Toronto was currently ahead by two despite all the neutral zone bullshit Florida was trying to pull. “One more goal, huh?”
“Yup.”
The rules of hockey changed every time Andy watched a game.
Ten minutes later, Dakota tucked Helix into bed next to Andy, then got in himself, sitting up with his back against the wall, long legs almost reaching the end of the twin-sized bed. “What do you want to read tonight?”
Andy rolled onto his side, Helix tucked into the crook of his arm, and picked at Dakota’s sweatpants. “Don’t wanna read.”
“What would you like then?” Dakota asked, running his fingers through Andy’s hair.
Andy was quiet for a moment, picking at the pilling on Dakota’s pants. “Dad.”
“Yeah?”
“I don’t think Mom’ll like chicken nuggets an’ fries.”
Dakota didn’t think so either. “What should we make instead then?”
“Stew.”
“Stew?” He squinted down at Andy. “How do you even know what that is?” When was the last time he’d made stew, if ever?
“Grandma made it at Christmas.”
Dakota didn’t remember that, but okay.

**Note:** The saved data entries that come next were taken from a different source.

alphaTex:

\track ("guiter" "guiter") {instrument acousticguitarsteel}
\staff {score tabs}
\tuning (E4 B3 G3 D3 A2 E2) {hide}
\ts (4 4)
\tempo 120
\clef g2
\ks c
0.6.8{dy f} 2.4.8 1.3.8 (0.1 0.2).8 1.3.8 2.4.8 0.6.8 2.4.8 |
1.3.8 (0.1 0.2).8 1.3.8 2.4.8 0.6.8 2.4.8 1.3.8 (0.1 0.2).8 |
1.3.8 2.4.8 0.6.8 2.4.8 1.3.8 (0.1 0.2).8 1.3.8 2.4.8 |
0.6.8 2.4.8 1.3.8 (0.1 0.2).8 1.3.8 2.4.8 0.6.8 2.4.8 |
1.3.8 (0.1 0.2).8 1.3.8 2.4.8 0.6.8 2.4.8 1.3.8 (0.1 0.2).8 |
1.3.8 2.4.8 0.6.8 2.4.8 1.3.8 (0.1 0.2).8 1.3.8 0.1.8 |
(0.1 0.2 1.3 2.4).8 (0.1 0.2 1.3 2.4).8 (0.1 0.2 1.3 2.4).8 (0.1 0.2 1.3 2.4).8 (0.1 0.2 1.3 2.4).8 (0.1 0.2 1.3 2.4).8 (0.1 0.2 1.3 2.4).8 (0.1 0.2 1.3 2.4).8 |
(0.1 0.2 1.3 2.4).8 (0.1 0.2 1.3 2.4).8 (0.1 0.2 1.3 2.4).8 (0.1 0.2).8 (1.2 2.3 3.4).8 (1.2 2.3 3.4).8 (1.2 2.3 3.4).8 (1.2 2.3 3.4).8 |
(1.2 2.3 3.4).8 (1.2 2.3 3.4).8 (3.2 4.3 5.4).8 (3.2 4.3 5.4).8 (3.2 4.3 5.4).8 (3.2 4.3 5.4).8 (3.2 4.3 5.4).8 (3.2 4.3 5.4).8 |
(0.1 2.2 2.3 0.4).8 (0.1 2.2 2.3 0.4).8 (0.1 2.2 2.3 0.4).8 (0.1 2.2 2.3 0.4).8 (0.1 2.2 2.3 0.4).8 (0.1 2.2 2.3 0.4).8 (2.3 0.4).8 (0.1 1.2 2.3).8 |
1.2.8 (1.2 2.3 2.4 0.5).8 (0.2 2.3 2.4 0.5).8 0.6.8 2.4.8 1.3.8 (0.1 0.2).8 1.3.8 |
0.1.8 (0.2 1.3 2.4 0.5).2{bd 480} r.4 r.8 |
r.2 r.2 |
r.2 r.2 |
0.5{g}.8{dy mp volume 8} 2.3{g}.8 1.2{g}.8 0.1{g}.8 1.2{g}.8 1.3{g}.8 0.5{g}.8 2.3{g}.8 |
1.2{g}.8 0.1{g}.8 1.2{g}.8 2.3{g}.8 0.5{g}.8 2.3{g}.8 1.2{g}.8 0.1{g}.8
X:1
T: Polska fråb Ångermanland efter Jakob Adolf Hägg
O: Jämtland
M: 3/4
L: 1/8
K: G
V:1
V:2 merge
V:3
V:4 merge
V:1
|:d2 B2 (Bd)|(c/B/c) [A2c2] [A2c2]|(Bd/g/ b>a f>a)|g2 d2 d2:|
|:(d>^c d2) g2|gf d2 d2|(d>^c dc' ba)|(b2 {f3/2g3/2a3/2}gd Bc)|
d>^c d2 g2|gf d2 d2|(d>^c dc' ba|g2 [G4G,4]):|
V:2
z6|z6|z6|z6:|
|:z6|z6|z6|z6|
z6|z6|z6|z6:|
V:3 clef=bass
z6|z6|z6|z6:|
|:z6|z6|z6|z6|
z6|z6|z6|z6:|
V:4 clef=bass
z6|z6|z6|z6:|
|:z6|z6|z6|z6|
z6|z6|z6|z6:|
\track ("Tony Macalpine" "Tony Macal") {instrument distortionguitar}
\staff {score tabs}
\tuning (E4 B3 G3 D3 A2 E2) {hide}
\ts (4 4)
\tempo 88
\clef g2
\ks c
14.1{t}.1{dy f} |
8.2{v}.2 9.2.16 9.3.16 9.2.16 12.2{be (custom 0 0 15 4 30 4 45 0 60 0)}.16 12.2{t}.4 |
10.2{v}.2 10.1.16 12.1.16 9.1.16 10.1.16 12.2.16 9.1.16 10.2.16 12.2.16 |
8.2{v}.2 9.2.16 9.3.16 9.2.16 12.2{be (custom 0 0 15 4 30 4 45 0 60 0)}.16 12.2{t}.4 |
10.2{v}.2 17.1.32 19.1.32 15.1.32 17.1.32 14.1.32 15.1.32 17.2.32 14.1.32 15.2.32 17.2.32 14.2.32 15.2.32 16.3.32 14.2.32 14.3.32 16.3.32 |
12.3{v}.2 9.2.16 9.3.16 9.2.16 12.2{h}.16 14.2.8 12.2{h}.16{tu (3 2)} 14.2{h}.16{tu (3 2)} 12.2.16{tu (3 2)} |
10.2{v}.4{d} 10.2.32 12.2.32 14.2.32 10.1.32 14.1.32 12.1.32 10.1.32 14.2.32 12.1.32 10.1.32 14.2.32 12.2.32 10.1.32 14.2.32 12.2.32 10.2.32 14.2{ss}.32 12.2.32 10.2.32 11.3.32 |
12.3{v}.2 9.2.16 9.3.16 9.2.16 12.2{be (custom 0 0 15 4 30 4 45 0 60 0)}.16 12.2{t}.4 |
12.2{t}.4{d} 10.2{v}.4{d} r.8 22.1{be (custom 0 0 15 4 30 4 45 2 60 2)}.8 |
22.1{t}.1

Guess he was calling his mom tomorrow morning for the recipe.
“Daddy.”
“Mm-hmm.”
Andy’s eyes slid closed. “Mom’s not coming tomorrow.”
“How do you . . . ?” But Andy was already asleep.
Dakota kissed him twice on the head, once for each full-time parent he should’ve had. “Goodnight, my baby,” he whispered. Standing as smoothly as he could so he didn’t rock the bed, he left the door open a crack before heading back downstairs. He moved their half-finished puzzle to the side of the room and pulled the coffee table back into place before grabbing his phone off the end table next to the couch.